Cues, Clones, and Cars: Access Control Issues in Customized Android

Abstract

Android’s open-source design and extensive customization have fueled its dominance across smartphones, automotive systems, wearables, and other domains. This flexibility, however, introduces serious security challenges, particularly in the enforcement of access control. Prior research has investigated inconsistencies within the framework, across layers, and across Android versions, yet important gaps remain, especially in detecting vendor-introduced data-driven customizations, replicated APIs, and platform-specific adaptations (e.g., automotive) that are difficult to capture with existing techniques.

This dissertation investigates how Android contextual features can be systematically leveraged to uncover access control vulnerabilities that evade prior analyses. It presents four main contributions:

- Bluebird: a probabilistic inference framework that derives access control requirements from application-side sensitivity indicators (UI cues and app-side access control). By fusing NLP-driven signals with static analysis, Bluebird identifies APIs whose protections do not match implied sensitivity. Applied to 14 ROMs, Bluebird flagged 391 likely under-protected private APIs.% and supported 11 proof-of-concept exploits.

- Ariadne: a static-analysis based technique built around a novel access control dependency graph abstraction that models explicit and inferred access control relationships among framework data holders. Ariadne detects inconsistencies introduced by data-driven vendor customizations that traditional tools miss. Evaluated on AOSP and vendor ROMs, it discovered 30 unique inconsistencies and enabled 13 proof-of-concept exploits.
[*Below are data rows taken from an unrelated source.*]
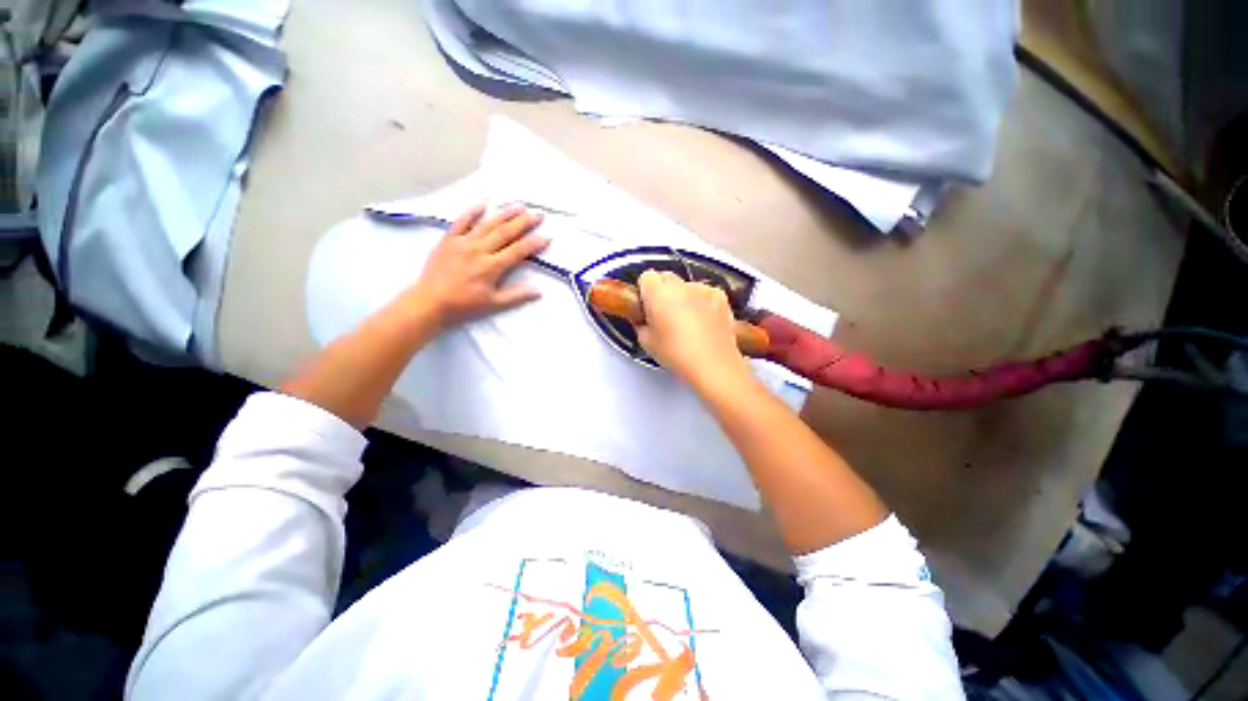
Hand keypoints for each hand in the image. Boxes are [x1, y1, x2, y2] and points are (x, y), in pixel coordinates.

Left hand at [401, 203, 548, 328]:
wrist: (430, 302)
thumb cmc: (464, 305)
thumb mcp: (493, 304)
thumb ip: (516, 296)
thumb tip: (538, 290)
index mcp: (491, 267)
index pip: (518, 251)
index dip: (534, 243)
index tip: (547, 236)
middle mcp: (479, 250)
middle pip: (505, 232)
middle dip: (524, 222)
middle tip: (538, 215)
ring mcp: (462, 242)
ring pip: (487, 223)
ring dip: (505, 213)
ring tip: (520, 205)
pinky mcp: (448, 239)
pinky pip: (461, 221)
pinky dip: (472, 211)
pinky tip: (484, 202)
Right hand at [634, 270, 751, 386]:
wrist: (712, 365)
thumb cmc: (678, 355)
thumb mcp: (646, 342)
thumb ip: (640, 324)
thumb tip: (643, 320)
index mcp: (658, 293)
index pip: (646, 277)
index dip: (644, 291)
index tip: (645, 305)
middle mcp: (680, 286)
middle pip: (666, 277)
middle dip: (662, 291)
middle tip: (662, 314)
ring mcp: (702, 289)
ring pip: (686, 285)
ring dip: (683, 297)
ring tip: (685, 322)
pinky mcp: (720, 297)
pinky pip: (705, 293)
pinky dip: (702, 302)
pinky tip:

- RepFinder: a large-scale measurement pipeline that identifies duplicated or ``Replica'' APIs created via copy-paste editing and evaluates their access control enforcement. Analyzing 342 ROMs from 10 vendors, RepFinder found replication to be widespread (~141 Replicas/ROM on average) and that a significant fraction (37% on average) of Replicas are under-protected.

- AutoAcRaptor: a platform-specific static analysis framework for AAOS that identifies automotive entry points and evaluates both access control and feature-check enforcement. Applied to 10 AAOS ROMs, AutoAcRaptor reported an average of 23 auto feature and access control anomalies per ROM.

Collectively, these contributions show that Android contextual features such as app-side sensitivity indicators, framework data holders, and platform-specific service registrations can be systematically harnessed to reveal overlooked access control vulnerabilities. They also demonstrate that techniques for identifying framework customization-induced vulnerabilities can be adapted to emerging Android-based platforms such as Android Automotive OS by accounting for platform-specific differences.

Beyond these immediate contributions, this work opens two broader research directions. First, the contextual features explored in this work may not be exhaustive. Future research should aim to identify additional contextual signals—potentially through automated discovery—and explore an integration framework that makes it easy to incorporate new analyses into a unified solution. Second, the adaptation of these techniques to other Android-based platforms remains an open challenge. While AutoAcRaptor demonstrates feasibility for Android Automotive, other platforms such as Android TV, Wear OS, and Android XR present unique differences that require dedicated investigation to determine how well these methods generalize and what extensions are needed.